TRECHO DO DOCUMENTO

•••

Com um orçamento de US$ 250 milhões só para a área biológica, a Universidade de Purdue, em Indiana (EUA), tem um equipamento que permite construir uma espécie de lego molecular do vírus. Com isso, o zika é visto na intimidade de seus átomos. Um grupo liderado por Richard Kuhn e Michael Rossmann, dois dos maiores especialistas do mundo nesse tipo de estudo, identificou uma região que é forte candidata a ser o saco de maldades apresentado pelo vírus no Brasil e em outros países das Américas.

Essa região está presente na chamada linhagem Polinésia do zika, a mesma que desembarcou aqui em meados de 2013. O grupo também encontrou partes da estrutura do vírus que o distinguem de outros flavivírus, como os causadores da dengue, da febre amarela e da encefalite japonesa. Essas áreas são alvos em potencial para vacinas, remédios e testes de diagnóstico confiáveis e ainda inexistentes.

Especialista na mesma área de estudo, o professor titular de bioquímica da Universidade Federal do Rio de Janeiro (UFRJ) e diretor científico da Fundação de Amparo à Pesquisa do Estado do Rio de Janeiro (Faperj), Jerson Lima Silva, diz que o trabalho é um passo importante para o combate ao zika. Ele, porém, preocupa-se com o destino de pesquisas semelhantes no Brasil.

— A UFRJ tem um trabalho assim com o vírus da dengue. Só o Rio respondia por 36% das pesquisas de dengue no Brasil. Mas agora temos linhas inteiras de pesquisas estratégicas sendo cortadas por falta de recursos — lamenta o pesquisador, que preside a Sociedade Brasileira de Bioquímica e Biologia Molecular.

Uma das primeiras aplicações do zika em 3D será o desenvolvimento de testes de diagnóstico rápidos, baratos e capazes de diferenciar o vírus de outros agentes, como o da dengue, por exemplo.

— Esse é um problema crítico em países que sofrem com epidemias simultâneas dessas doenças, como o Brasil — afirmou Theodore Pierson, um dos autores do estudo publicado na “Science” e pesquisador do Instituto Nacional de Alergia e Doenças Infecciosas dos EUA.

Se testes e vacinas se mostram como primeiras aplicações do retrato 3D do zika, duas outras pesquisas buscaram oferecer alguma luz para os casos de microcefalia e outros distúrbios neurológicos em fetos. O primeiro, na revista “The New England Journal of Medicine”, apresenta novos distúrbios fetais associados ao vírus e propõe parâmetros para a avaliação de casos.

•••

(Dados de compreensão de gráficos)
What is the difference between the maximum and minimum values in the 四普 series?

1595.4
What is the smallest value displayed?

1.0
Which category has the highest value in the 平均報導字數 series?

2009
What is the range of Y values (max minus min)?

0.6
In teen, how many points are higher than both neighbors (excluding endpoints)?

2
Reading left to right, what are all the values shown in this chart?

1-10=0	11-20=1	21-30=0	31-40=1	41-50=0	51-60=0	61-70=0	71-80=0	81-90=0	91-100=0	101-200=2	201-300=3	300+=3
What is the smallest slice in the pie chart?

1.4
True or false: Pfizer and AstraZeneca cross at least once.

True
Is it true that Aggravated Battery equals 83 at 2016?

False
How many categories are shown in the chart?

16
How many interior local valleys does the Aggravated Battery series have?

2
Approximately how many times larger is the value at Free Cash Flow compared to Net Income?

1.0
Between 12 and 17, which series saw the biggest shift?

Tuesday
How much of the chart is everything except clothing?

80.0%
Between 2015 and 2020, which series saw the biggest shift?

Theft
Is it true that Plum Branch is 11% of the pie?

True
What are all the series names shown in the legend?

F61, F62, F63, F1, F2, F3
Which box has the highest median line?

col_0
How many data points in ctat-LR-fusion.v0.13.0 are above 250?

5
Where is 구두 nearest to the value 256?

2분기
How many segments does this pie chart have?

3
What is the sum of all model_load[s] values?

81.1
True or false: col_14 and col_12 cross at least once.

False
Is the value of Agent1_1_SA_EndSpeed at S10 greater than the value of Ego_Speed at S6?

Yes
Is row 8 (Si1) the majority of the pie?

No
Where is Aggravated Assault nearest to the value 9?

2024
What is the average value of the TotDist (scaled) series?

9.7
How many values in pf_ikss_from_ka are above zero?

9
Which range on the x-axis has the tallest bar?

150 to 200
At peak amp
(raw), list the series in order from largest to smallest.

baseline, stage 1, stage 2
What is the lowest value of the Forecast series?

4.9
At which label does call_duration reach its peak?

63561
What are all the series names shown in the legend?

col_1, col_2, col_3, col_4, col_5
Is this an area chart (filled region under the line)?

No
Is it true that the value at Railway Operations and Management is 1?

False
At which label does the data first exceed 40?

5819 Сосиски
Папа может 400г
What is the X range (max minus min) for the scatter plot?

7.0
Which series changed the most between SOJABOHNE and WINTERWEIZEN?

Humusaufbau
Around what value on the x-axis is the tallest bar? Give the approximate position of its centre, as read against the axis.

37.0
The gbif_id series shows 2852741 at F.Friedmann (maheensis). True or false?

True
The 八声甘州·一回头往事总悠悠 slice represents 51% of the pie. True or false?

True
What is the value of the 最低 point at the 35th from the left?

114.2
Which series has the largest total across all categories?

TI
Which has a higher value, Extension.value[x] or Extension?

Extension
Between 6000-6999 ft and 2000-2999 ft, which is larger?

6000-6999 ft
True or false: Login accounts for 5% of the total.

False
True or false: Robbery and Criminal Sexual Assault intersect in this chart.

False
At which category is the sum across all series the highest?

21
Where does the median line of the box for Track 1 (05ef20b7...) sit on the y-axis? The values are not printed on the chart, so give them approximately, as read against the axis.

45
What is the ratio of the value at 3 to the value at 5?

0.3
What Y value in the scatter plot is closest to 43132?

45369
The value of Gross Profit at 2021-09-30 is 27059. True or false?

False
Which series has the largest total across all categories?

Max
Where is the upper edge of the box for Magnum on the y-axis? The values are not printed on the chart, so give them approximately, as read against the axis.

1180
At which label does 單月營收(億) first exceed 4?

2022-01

•••

EXPLORE O MATERIAL
(a) No texto sobre o retrato 3D do zika, qual é o orçamento da Universidade de Purdue só para a área biológica?
(b) Escreva a continuação do texto sobre o retrato 3D do zika, começando logo depois da última frase apresentada.
As linhas formam um material à parte, independente do texto.

RESULTADOS POR TAREFA
(a) US$ 250 milhões.

(b)
O estudo descreve o caso de uma finlandesa de 33 anos que viajou de férias com o marido para Belize e Guatemala, além do México — todos com registros de zika —, em novembro de 2015. Ela estava na 11ª semana de gestação e apresentou os sintomas da doença um dias após voltar a Washington, nos Estados Unidos, onde vive. O marido adoeceu em seguida com zika. Exames genéticos do vírus apontaram a Guatemala como a origem mais provável da infecção.

ANOMALIAS EM FETO

Três ultrassonografias revelaram anomalias no feto, e o vírus foi detectado no sangue da mulher. Na 20ª semana de gestação, uma ultrassonografia revelou não só severa microcefalia, como destruição ou ausência de várias estruturas cerebrais. O córtex cerebral, por exemplo, uma das áreas mais importantes do sistema nervoso, era quase inexistente. A mulher decidiu abortar na 21ª semana de gravidez. Exames no feto identificaram o zika em alta concentração no cérebro e, em menor escala, em músculos, no fígado, nos pulmões e no baço.

Além de descrever uma série de anomalias no cérebro do feto, o estudo traz uma novidade significativa: mostra que o vírus pode ser detectado no sangue da mãe até dez semanas depois de os sintomas da infecção (a chamada fase virêmica) terem desaparecido. A líder do estudo, Rita W. Driggers, da Universidade Johns Hopkins, suspeita que a permanência do zika no sangue da mãe foi consequência da replicação do vírus no feto e na placenta.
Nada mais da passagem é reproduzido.